San Diego Federal Judge Grants Attorney Access For Migrants At Border
Wednesday, January 15, 2020
Photo by Alexander Nguyen
San Diego federal judge has granted asylum-seekers access to attorneys as they navigate proceedings to enter the United States after expressing fears of being returned to Mexico.
U.S. District Judge Dana Sabraw ruled Tuesday that migrants at the border may consult with lawyers during their "non-refoulement" interviews, during which they must express why they would face persecution or harm if they are returned to Mexico.
Sabraw previously ruled that a Guatemalan family at the heart of the case — who alleged they had been assaulted numerous times at gunpoint on their way to the U.S. — be provided access to legal counsel, but Tuesday's ruling expands attorney access to all people detained in U.S. Customs and Border Protection custody awaiting non-refoulement interviews.
"Given the stakes of a non-refoulement interview — the return to a country in which one may face persecution and torture — and the interview's fact-intensive nature, it is undeniable that access to counsel is important," Sabraw wrote in his ruling.

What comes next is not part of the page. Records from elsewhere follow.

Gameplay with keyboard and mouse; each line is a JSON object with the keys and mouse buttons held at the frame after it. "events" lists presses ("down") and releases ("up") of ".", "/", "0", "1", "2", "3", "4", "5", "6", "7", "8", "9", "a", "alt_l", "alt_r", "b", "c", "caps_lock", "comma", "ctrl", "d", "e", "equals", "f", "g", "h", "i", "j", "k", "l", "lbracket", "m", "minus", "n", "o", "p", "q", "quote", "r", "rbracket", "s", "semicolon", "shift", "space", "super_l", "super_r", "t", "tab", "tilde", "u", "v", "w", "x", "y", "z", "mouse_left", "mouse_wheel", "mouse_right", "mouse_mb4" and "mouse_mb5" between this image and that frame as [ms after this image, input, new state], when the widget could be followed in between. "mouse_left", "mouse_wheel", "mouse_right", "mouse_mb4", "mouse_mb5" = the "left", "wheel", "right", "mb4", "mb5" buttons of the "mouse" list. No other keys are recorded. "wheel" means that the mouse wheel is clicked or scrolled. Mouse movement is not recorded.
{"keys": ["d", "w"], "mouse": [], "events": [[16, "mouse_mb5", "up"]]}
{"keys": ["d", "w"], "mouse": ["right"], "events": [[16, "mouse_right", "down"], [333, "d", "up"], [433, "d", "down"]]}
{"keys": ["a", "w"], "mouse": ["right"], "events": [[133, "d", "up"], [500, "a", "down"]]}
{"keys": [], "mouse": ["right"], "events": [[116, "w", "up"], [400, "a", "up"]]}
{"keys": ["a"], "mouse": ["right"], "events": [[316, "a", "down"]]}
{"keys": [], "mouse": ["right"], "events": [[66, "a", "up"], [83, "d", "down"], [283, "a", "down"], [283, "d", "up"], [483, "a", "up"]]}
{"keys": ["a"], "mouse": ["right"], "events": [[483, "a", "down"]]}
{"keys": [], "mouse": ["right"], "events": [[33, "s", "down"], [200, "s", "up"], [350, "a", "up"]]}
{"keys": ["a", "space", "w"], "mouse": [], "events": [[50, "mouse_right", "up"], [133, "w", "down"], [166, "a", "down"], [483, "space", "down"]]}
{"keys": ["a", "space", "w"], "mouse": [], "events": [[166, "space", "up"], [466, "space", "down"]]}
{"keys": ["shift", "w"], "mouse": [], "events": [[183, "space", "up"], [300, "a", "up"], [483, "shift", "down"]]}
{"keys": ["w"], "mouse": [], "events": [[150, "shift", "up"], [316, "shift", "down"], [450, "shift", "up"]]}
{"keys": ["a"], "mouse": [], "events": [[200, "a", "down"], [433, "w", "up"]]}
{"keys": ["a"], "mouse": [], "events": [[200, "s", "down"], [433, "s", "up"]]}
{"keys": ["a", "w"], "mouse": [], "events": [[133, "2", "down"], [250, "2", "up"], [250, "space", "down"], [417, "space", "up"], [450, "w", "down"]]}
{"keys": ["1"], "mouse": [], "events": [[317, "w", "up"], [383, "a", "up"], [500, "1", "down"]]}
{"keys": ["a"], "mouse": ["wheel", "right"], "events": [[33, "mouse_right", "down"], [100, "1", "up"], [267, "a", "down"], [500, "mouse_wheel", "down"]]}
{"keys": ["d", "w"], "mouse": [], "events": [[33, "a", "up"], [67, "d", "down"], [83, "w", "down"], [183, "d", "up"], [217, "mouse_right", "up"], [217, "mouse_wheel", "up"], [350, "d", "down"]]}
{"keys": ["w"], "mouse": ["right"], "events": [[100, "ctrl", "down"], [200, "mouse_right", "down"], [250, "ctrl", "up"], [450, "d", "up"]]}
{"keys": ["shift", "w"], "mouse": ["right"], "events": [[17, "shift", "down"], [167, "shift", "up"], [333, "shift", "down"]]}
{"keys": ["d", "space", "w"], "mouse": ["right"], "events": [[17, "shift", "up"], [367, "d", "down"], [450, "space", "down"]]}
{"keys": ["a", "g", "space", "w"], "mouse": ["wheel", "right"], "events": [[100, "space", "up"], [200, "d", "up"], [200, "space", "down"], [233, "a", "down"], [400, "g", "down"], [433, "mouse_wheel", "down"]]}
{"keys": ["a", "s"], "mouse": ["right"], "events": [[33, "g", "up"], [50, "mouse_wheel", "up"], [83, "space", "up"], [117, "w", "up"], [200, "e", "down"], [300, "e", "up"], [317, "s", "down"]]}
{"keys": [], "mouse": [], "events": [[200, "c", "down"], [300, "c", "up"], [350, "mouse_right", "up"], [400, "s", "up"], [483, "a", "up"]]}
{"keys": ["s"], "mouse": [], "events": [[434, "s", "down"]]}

The case is one of several filed in San Diego federal court regarding the Trump administration's "Migrant Protection Protocols" or "Remain in Mexico" program, a policy keeping asylum seekers out of the U.S. while they await the conclusion of their immigration proceedings.
Migrants such as the Guatemalan family of seven have argued they are not safe waiting in Mexico for their case to be resolved. Though the family was successful in its non-refoulement interviews and released to the United States late last year, the ACLU Foundation of San Diego and Imperial counties alleges that more than 60,000 asylum seekers have been forced to wait in Mexico until their cases are processed.
"The decision requiring the government to allow people in U.S. Customs and Border Protection custody to consult with their attorney is a victory for the right to counsel, the fight against (Migrant Protection Protocols) and for people seeking asylum in the U.S., but forced to remain in Mexico despite fear of being there," said Monika Langarica, ACLUF-SDIC immigrants' rights staff attorney.